RIVERVIEW, Fla. (WFLA) — It took less than 45 minutes on Friday for accused killer Ronnie Oneal III to present his defense.
Oneal is charged with murdering his girlfriend and their disabled daughter in their Riverview home in 2018. This week, he has insisted on representing himself instead of using experienced trial lawyers appointed to him by the court.
The state called retired Hillsborough County Sheriff’s Detective Tom Dirks to the stand. Dirks now works for the sheriff’s office as a civilian, but in 2018, he was the lead detective that handled the murder in Riverview.
He told the jury about the first time he met Oneal at the crime scene.
“I noticed the clothing he was wearing appeared to be stained with blood, and I also noticed a strong smell of gasoline,” Dirks said.

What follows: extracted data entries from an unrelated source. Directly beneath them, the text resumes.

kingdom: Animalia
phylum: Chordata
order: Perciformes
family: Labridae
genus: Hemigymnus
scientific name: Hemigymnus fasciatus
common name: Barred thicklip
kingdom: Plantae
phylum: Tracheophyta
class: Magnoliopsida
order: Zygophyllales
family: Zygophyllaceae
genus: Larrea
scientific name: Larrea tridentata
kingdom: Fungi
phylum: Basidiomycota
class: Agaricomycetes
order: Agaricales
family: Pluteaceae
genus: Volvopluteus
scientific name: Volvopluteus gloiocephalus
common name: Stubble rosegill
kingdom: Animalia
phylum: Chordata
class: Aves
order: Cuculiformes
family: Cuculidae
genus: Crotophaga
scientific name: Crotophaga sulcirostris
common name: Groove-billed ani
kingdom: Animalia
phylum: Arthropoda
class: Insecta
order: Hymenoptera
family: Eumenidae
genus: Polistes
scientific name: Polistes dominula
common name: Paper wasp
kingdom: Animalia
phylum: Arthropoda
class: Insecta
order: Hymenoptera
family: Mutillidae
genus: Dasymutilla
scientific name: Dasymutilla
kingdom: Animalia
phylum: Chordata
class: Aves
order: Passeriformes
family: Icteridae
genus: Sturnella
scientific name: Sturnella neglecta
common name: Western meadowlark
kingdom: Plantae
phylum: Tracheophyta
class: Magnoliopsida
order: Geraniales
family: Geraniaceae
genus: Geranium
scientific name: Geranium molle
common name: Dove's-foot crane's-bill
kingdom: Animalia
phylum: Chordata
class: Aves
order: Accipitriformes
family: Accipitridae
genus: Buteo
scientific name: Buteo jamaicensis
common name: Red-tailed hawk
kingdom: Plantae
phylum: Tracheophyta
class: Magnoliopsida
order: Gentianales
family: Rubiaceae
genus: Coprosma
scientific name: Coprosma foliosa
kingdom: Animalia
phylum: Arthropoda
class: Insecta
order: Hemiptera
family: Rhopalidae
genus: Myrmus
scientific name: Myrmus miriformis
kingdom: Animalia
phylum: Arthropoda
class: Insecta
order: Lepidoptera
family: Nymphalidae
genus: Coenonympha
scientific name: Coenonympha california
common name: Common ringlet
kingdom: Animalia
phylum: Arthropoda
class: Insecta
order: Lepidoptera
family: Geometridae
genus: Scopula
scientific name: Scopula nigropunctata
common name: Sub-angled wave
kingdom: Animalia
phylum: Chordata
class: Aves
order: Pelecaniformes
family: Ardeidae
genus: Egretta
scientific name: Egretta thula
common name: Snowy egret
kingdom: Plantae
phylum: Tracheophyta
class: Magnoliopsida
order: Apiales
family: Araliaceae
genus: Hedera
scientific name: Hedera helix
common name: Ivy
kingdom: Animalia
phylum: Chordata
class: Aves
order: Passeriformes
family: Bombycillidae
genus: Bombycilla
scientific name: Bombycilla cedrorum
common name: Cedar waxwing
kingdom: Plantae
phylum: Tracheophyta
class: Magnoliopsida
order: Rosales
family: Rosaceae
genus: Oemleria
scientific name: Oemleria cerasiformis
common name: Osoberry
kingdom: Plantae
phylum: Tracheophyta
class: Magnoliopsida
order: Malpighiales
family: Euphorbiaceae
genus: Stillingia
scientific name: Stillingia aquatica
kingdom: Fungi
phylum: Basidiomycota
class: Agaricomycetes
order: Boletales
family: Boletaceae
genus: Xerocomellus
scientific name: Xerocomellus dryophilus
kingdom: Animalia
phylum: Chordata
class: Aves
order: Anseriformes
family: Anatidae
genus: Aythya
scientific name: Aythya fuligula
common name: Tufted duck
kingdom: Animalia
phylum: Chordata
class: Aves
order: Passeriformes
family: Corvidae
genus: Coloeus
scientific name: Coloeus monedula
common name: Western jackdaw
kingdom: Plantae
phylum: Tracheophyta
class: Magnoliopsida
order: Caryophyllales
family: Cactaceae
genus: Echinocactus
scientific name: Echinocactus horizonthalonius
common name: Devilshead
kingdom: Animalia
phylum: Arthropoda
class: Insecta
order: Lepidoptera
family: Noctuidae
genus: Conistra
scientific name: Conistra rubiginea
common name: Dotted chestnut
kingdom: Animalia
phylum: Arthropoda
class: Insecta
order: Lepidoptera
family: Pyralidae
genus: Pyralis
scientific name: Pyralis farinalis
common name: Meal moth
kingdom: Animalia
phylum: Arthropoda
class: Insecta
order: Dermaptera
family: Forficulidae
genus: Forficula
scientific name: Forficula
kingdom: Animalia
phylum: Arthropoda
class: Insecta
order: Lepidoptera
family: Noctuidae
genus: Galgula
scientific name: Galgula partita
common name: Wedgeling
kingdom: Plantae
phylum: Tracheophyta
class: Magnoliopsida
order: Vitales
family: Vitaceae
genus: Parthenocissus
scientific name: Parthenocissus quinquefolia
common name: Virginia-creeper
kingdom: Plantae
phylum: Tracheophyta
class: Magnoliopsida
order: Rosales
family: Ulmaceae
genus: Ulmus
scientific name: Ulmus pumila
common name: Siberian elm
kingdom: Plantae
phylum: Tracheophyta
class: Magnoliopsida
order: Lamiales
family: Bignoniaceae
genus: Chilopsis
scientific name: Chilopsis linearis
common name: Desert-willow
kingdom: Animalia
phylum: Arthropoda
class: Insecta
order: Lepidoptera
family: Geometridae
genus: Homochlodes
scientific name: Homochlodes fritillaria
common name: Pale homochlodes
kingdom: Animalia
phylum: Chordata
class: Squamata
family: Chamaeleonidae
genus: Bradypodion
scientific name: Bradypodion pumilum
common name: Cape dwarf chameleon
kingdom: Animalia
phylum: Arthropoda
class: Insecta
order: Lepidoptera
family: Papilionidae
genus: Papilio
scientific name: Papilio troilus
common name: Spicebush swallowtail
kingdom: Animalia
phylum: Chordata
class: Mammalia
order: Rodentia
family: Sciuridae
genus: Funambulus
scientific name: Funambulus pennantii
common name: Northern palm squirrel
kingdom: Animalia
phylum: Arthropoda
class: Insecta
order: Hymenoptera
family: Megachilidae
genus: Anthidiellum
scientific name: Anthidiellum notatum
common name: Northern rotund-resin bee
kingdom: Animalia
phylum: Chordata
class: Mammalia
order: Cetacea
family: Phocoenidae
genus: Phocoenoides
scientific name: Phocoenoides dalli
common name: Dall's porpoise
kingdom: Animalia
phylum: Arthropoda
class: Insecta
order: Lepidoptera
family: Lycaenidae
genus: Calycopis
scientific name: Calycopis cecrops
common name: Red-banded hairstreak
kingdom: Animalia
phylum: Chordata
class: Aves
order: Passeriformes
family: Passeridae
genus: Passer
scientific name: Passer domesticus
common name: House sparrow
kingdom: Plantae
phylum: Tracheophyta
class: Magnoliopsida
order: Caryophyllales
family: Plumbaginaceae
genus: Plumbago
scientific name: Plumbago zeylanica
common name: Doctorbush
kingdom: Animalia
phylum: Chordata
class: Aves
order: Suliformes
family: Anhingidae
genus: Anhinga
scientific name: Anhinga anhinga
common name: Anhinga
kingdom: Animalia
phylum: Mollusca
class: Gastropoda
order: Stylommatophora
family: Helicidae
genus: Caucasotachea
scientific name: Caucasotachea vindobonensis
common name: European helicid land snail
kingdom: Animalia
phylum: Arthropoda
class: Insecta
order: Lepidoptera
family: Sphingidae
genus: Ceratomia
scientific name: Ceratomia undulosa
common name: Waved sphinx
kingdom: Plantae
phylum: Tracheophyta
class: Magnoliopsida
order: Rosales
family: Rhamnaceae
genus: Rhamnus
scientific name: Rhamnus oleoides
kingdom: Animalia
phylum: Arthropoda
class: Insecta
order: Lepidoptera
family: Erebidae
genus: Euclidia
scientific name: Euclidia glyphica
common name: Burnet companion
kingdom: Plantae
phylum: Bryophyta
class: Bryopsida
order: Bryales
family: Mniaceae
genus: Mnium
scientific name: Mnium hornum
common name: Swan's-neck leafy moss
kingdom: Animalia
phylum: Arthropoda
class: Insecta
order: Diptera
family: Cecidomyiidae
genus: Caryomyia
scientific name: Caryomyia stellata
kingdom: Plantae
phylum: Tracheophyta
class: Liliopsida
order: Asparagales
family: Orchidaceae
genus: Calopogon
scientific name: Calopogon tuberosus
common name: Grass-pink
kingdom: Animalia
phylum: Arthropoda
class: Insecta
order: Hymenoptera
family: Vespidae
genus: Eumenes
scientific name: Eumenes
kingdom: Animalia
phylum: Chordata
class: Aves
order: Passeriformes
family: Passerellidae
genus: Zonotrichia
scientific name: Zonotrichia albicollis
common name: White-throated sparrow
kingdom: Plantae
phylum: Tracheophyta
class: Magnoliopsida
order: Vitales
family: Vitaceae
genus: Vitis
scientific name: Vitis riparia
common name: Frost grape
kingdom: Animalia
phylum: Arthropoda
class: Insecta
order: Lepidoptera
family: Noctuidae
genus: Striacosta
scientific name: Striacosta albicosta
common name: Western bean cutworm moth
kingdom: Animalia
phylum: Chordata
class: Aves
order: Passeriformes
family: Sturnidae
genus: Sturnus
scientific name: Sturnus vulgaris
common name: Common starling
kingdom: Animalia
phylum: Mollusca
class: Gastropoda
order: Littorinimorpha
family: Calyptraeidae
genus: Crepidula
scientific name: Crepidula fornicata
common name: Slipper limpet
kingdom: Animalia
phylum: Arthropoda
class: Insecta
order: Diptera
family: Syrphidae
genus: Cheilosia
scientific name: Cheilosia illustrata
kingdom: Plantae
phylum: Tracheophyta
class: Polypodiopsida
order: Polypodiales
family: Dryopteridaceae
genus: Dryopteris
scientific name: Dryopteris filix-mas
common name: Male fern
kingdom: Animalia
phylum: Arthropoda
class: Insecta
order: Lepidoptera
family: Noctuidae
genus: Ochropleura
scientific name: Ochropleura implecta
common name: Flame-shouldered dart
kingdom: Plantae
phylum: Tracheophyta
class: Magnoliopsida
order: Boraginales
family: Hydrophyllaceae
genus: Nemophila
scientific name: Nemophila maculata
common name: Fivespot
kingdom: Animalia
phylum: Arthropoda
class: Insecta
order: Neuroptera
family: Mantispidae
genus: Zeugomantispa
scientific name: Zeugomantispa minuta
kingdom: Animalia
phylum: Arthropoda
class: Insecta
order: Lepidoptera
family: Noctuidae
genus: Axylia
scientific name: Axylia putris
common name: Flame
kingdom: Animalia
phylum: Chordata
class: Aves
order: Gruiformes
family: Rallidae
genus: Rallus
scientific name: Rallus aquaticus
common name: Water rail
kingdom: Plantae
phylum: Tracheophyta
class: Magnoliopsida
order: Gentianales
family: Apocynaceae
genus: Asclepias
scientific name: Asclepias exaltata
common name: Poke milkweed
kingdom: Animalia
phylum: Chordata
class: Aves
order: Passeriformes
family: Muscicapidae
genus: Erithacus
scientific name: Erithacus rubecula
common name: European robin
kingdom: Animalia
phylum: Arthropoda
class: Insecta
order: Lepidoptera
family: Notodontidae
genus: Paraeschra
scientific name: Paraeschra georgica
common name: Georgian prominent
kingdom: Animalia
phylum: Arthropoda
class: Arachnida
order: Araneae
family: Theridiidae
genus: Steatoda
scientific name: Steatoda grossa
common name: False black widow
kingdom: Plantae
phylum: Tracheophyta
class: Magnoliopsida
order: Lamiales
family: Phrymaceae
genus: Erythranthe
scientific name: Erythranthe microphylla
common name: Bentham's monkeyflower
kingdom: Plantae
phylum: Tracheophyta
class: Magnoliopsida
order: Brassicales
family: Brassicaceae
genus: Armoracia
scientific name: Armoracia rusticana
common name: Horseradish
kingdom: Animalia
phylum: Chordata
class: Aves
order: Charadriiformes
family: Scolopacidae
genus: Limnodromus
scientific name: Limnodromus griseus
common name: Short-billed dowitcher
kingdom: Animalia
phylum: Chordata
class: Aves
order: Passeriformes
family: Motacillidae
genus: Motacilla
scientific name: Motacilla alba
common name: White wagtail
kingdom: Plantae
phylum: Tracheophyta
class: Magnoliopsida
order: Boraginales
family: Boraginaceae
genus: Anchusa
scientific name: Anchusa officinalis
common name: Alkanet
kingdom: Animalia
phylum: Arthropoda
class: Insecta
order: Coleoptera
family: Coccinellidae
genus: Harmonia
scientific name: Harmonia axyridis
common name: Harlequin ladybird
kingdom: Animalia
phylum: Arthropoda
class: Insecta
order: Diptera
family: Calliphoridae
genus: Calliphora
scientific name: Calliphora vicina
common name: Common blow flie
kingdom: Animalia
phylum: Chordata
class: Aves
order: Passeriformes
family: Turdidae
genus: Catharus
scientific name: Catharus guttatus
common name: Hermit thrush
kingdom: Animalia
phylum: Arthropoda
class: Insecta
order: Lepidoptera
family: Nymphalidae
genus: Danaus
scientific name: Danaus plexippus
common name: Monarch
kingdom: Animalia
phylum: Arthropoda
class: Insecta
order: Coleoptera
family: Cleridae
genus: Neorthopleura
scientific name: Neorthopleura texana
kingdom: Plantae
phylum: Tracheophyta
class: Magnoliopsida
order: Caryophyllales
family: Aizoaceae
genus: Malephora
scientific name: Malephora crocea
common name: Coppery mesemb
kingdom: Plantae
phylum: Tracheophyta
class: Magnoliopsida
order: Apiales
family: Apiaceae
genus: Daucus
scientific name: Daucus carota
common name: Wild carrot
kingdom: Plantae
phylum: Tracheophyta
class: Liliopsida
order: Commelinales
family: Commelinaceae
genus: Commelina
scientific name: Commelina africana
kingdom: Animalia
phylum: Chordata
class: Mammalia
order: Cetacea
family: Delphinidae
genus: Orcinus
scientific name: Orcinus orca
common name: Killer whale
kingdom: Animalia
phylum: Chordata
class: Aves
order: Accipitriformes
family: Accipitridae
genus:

This week, state attorney’s have presented evidence that Oneal shot his girlfriend and then beat her to death with his shotgun.
Oneal’s own son told the jury during testimony this week that he then watched his father take an ax and kill his sister before his father then took a knife and stabbed him multiple times. Oneal’s son told the jury how his father spread gasoline through the house and lit it on fire.
Oneal claims it was self-defense, but when he tried to get Dirks to say it might have been self-defense, during his cross-examination, the veteran law enforcement officer wouldn’t budge.
“Can you draw any conclusions that I committed any murder in this case?” Oneal asked.
Dirks replied, “Yes, that’s why I arrested you.”
Oneal pressed ahead, asking “Can you draw any conclusions that I committed any murder in this case?”
Dirks looked directly at Oneal and replied, “I’m not going to say that, no. I arrested you for her murder.”
The state rested its case before noon, giving Oneal a chance to call his own witnesses to present his defense. He called a former girlfriend, who is also the mother of another child with Oneal.
She told the jury how she had argued all day with Kenyatta Barron, but never told the jury anyone else might have been involved in the murder.
Oneal then called a next door neighbor to the witness stand. The court asked the media not to identify the witness because of his age.
The neighbor told Oneal he heard a lot that night.
“I heard a loud pop, and then I heard her start screaming,” said the neighbor.
The neighbor then told the jury he saw Oneal chase Barron to the front of another neighbors home, carrying a shotgun.
“He stood over her and did this like striking thing like three times, and he shot her,” said the neighbor.
His testimony only seemed to back the state’s case against Oneal.
The jury is expected to begin their deliberations in the case on Monday.